All fictional characters are artificial intelligences. The best fictional characters are those you can imagine plucked from their fictional universe and put into a wholly different environment and there would be enough groundwork laid about vocabulary and personality that you could imagine them fully operational and remaining “themselves.” Sherlock Holmes is one. Scarlett O’Hara is another. Michael Corleone is a third. So I had a pretty high bar before I encountered AI in science fiction, like the computer that Captain Picard talks to in Start Trek: The Next Generation or HAL in 2001: A Space Odyssey.
In 2019 I found myself at a small dinner with Sam Altman (after a conversation with Tyler Cowen) and was intrigued by his vision for OpenAI. I asked for access to GPT-3 a few months later and in 2020 started doing experiments with some human poets and some AI engineers to try to understand what gives a chatbot “personality.” These were the days everyone was talking about GPT-3 writing poems “in the style of Tennyson” and that sort of thing. The poems produced were fine and could fool even me some of the time but they had no distinct personality. Remember that even the best poets write lots of mediocre poems, so this wasn’t about “good” or “bad” but personality. I spend lots of time writing and thinking about this.
Now I am working on ways that AI can improve higher education and how universities should think holistically about AI. Conversations about cheating should have ended in 2024, though they will continue as long as universities seek to balance their books on profitable online asynchronous programs. The real issue is understanding what AI does not yet know and cannot yet do. I have a book coming out next year about this.
I’m also helping writers improve their writing by pointing out bad AI habits.
What works of art have most shaped your views on AI?
Two books: Shakespeare’s great play Twelfth Night, where identity is a matter of words alone. Characters read into words what they want to hear. Viola convinces Duke Orsino she is a page and he falls in love with her words. Poor Malvolio believes he has received a private note from his boss, Olivia, because he is already a little in love with her.

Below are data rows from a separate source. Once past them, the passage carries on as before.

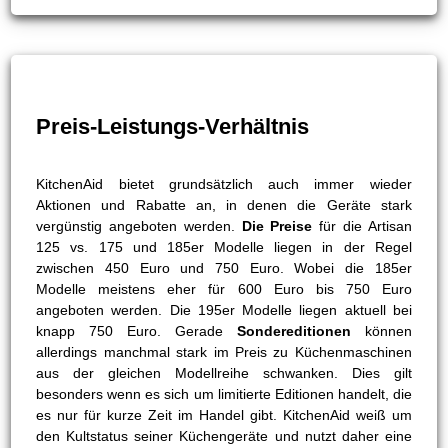
Preis-Leistungs-Verhältnis
KitchenAid bietet grundsätzlich auch immer wieder
Aktionen und Rabatte an, in denen die Geräte stark
vergünstig angeboten werden.
Die Preise
für die Artisan
125 vs. 175 und 185er Modelle liegen in der Regel
zwischen 450 Euro und 750 Euro. Wobei die 185er
Modelle meistens eher für 600 Euro bis 750 Euro
angeboten werden. Die 195er Modelle liegen aktuell bei
knapp 750 Euro. Gerade
Sondereditionen
können
allerdings manchmal stark im Preis zu Küchenmaschinen
aus der gleichen Modellreihe schwanken. Dies gilt
besonders wenn es sich um limitierte Editionen handelt, die
es nur für kurze Zeit im Handel gibt. KitchenAid weiß um
den Kultstatus seiner Küchengeräte und nutzt daher eine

Sebastian has no personality at all but Olivia asks to marry him anyway because she too has fallen in love with Viola’s words. If you’ve read your Shakespeare you are not at all surprised that people form attachments to words well addressed and seemingly personal.

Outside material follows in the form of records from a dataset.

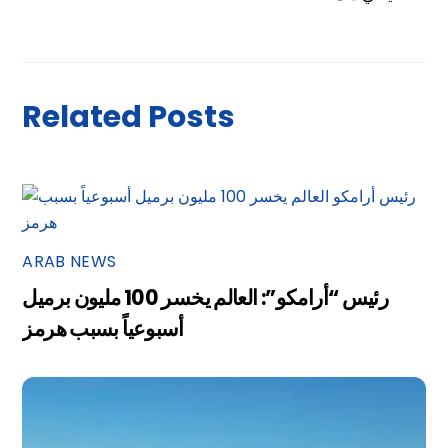
Related Posts
ARAB NEWS
رئيس “أرامكو”: العالم يخسر 100 مليون برميل
أسبوعياً بسبب هرمز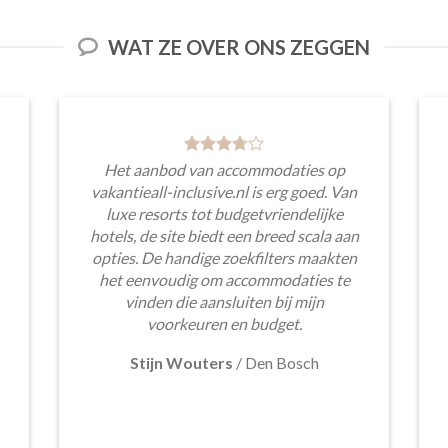
WAT ZE OVER ONS ZEGGEN
Het aanbod van accommodaties op
vakantieall-inclusive.nl is erg goed. Van
luxe resorts tot budgetvriendelijke
hotels, de site biedt een breed scala aan
opties. De handige zoekfilters maakten
het eenvoudig om accommodaties te
vinden die aansluiten bij mijn
voorkeuren en budget.
Stijn Wouters
/
Den Bosch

Second, the Bible, by which I mean the Hebrew Bible. Clearly the writers of the Bible did not want God (which many observant Jews render “G-d”) to be represented fully. The Second Commandment prohibits images and representations. God speaks in mysterious ways (from a burning bush) and several times to women in cryptic and funny ways. God’s mystery and awesomeness are protected because he doesn’t say much and he does most things only once. He’s not sycophantic. The whole point of God is that he’s not a chatbot. So if you’re a Hebrew Bible reader you’re used to a certain kind of brusque and elliptical user interface with omniscience that renders AI pretty pedestrian, albeit useful.

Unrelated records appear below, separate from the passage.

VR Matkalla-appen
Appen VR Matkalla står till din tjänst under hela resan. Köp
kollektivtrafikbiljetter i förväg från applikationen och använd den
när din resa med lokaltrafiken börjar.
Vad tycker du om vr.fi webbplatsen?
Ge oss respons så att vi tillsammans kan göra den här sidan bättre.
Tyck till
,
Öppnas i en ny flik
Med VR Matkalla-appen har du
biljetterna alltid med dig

What’s your most contrarian take on AI?
Two takes: First, I think AI will force people to have a theory of mind and a theory of knowledge. You should see the blank stares I get when I ask people even to define knowledge.
Second, AI that has nothing to do with “words” is the future, even though most people are obsessed with chatting with large language models. I was speaking to a doctor today who said that the ways that AI was improving health care were beyond his imagining. He was excited about the ways that AI technology will catch things that human doctors miss, will allow many more “eyes” on test results and scans and images, will fix referral systems, will prescribe medications better. People are justifiably worried about privacy but that’s because they’re thinking too much about chatbots and “knowing.”
What are you reading, watching, or listening to now?
If there is a literary genre in which I think AI may someday be competitive with human writers, it is the detective story. The plot is generally a crime, a person who is good at seeing things, and then putting the pieces together. The best detectives (like Sherlock Holmes) have distinct personalities and that’s what makes the reading fun, along with the fun plots. So I’ve been reading a lot of mystery stories (I particularly like Adrian McKinty) and watching cold-case series on TV. I also see what Tyler Cowen recommends because he has excellent taste.
I’m teaching a course this fall on what American literature is taught in Chinese universities, so I’m reading Mario Puzo’s The Godfather (1969), which the Chinese love, and love to see as a reflection of our national morals and values. Are they wrong? It is hard to say.
Go-to emerging tech music track?
I have no idea what that means. But when your note came this is what I was listening to. Original piece by the great Ennio Morricone and the singer-songwriter Elisa for Django Unchained. “Still here.”
This interview has been edited for length and clarity. It reflects only the views of its subject.